I sat at the table and finished my coffee. With a couple of packets of sugar added to it, it was OK. Besides, I'd paid for it, so I was going to drink it. When the cup was empty, I stayed where I was, looking out the window. The door opened and a couple of older women came in. They placed their orders and then glanced over at me. They wanted the window table. I stood up, pushed in the chair, tossed my cup into the trash, and headed for the door. "Come again," the guy behind the counter called out as I left.
Usually I walk down to the sailboat along Sixty-fifth Street, but that day I went three blocks south to Sixty-second. Just past the community center is the little house where I used to live.
It had been a long time since I'd walked by that house. All over Seattle, new owners have rebuilt older homes, making them so big it's hard to recognize the original house. But other than the bushes being a little taller and a fresh coat of yellow paint, my old house looked the same as it had on the day I'd left it.
I stopped across the street from it and raised my eyes to the second story. Behind a tall, thin window was my bedroom—or what had been my bedroom. It was small, with steeply pitched walls. I had a dartboard on the door and a Star Wars poster tacked to the wall. Hidden beneath that poster was a hole in the wallboard about the size of an orange. My dad always said he was going to fix it, but he never did. I wondered if the new owners had done anything about it. For some reason, I hoped they hadn't.
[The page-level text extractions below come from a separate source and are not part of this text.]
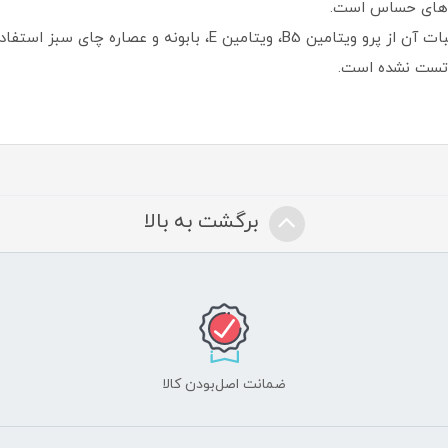
 های حساس است.
این محصول بصورت وگان فرموله شده و در ترکیبات آن از پرو ویتامین
 تست نشده است.
برگشت به بالا
ضمانت اصل‌بودن کالا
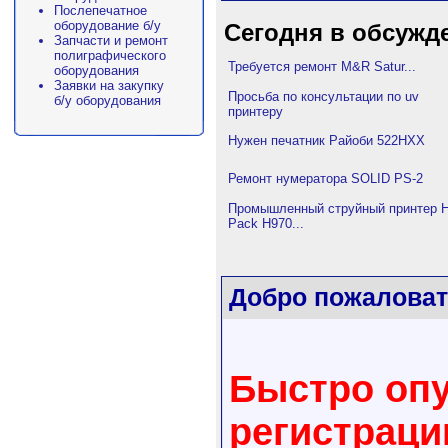
Послепечатное
оборудование б/у
Сегодня в обсужд
Запчасти и ремонт
полиграфического
Требуется ремонт M&R Satur...
оборудования
Заявки на закупку
Просьба по консультации по uv
б/у оборудования
принтеру
Нужен печатник Райоби 522HXX
Ремонт нумератора SOLID PS-2
Промышленный струйный принтер H
Pack H970...
Добро пожаловат
Быстро опу
регистрац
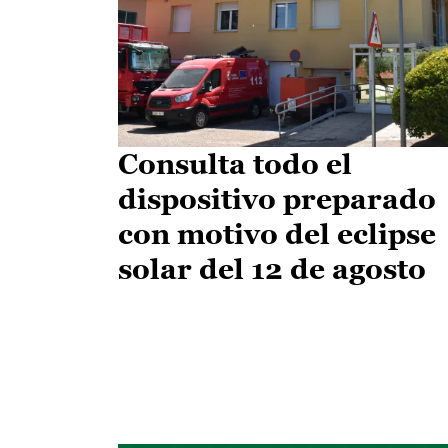
Consulta todo el
dispositivo preparado
con motivo del eclipse
solar del 12 de agosto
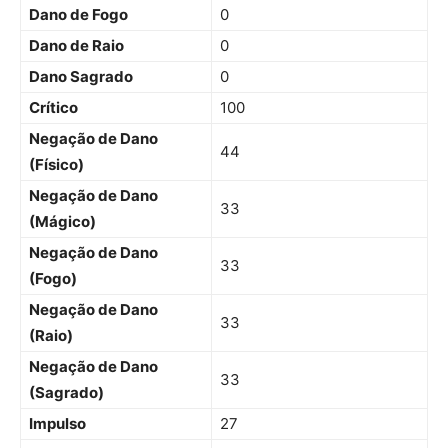
Dano de Fogo
0
Dano de Raio
0
Dano Sagrado
0
Crítico
100
Negação de Dano
44
(Físico)
Negação de Dano
33
(Mágico)
Negação de Dano
33
(Fogo)
Negação de Dano
33
(Raio)
Negação de Dano
33
(Sagrado)
Impulso
27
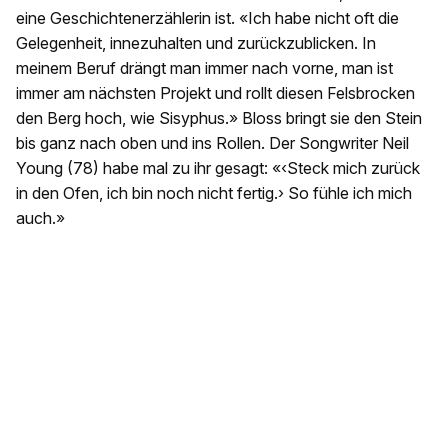
eine Geschichtenerzählerin ist. «Ich habe nicht oft die
Gelegenheit, innezuhalten und zurückzublicken. In
meinem Beruf drängt man immer nach vorne, man ist
immer am nächsten Projekt und rollt diesen Felsbrocken
den Berg hoch, wie Sisyphus.» Bloss bringt sie den Stein
bis ganz nach oben und ins Rollen. Der Songwriter Neil
Young (78) habe mal zu ihr gesagt: «‹Steck mich zurück
in den Ofen, ich bin noch nicht fertig.› So fühle ich mich
auch.»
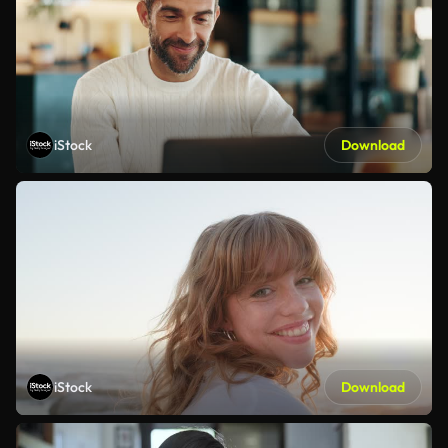
iStock
Download
iStock
Download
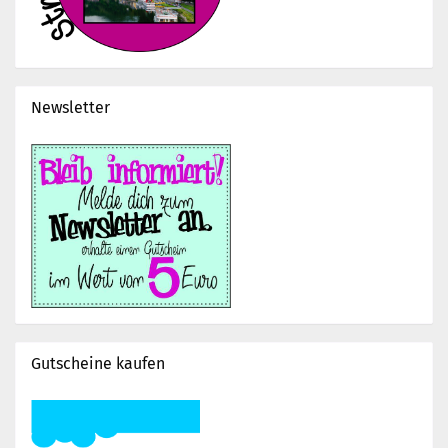
Newsletter
Gutscheine kaufen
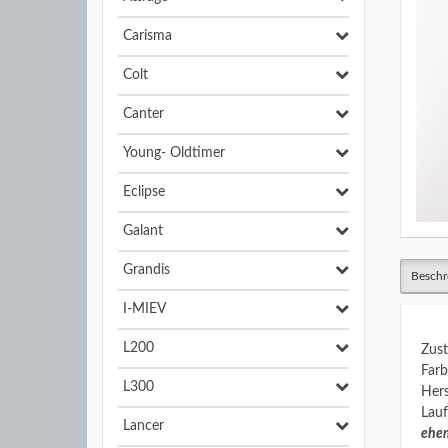
Carisma
Colt
Canter
Young- Oldtimer
Eclipse
Galant
Grandis
Beschr
I-MIEV
L200
Zust
Farb
L300
Hers
Lauf
Lancer
ehem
It didn't seem as if anyone was home, so I crossed the street, walked down the driveway, and peered over the chain-link fence into the back yard. The yard looked the same, too, though it was smaller than I'd remembered. The laurel bushes where I'd built my forts were still there. So were the plum tree and the patch of grass where on hot days I'd run through the sprinkler.
It was on that patch of grass that my mom had told me. I didn't understand what she was saying at first. "I'm dying here," she said, and I thought she was sick with cancer or something like that. I guess my fear showed in my face, because she pulled me close to her then, held my head against her chest. "Not my body, Chance. My heart. My soul. I'm dying. I've got to start my life over. Away from your father. You understand why, don't you?"
I shook my head no, but I did understand. I'd heard them arguing at night. I knew my dad drank way too much and worked way too little. "You won't leave me too, will you?" I said.
"No, Chance. I won't ever leave you. I promise."
I was still staring into the yard when the front door of the house opened and a little red-haired girl about nine years old stepped out, her mother right behind her. The little girl's eyes caught mine, and she immediately smiled, but her mother didn't.
"I used to live here," I said quickly. "I was just curious about the house and the yard."
The woman reached out and grabbed her daughter's hand. I backed away from the yard, then turned and walked quickly down the street. I didn't have to turn back to know the woman's eyes were on me.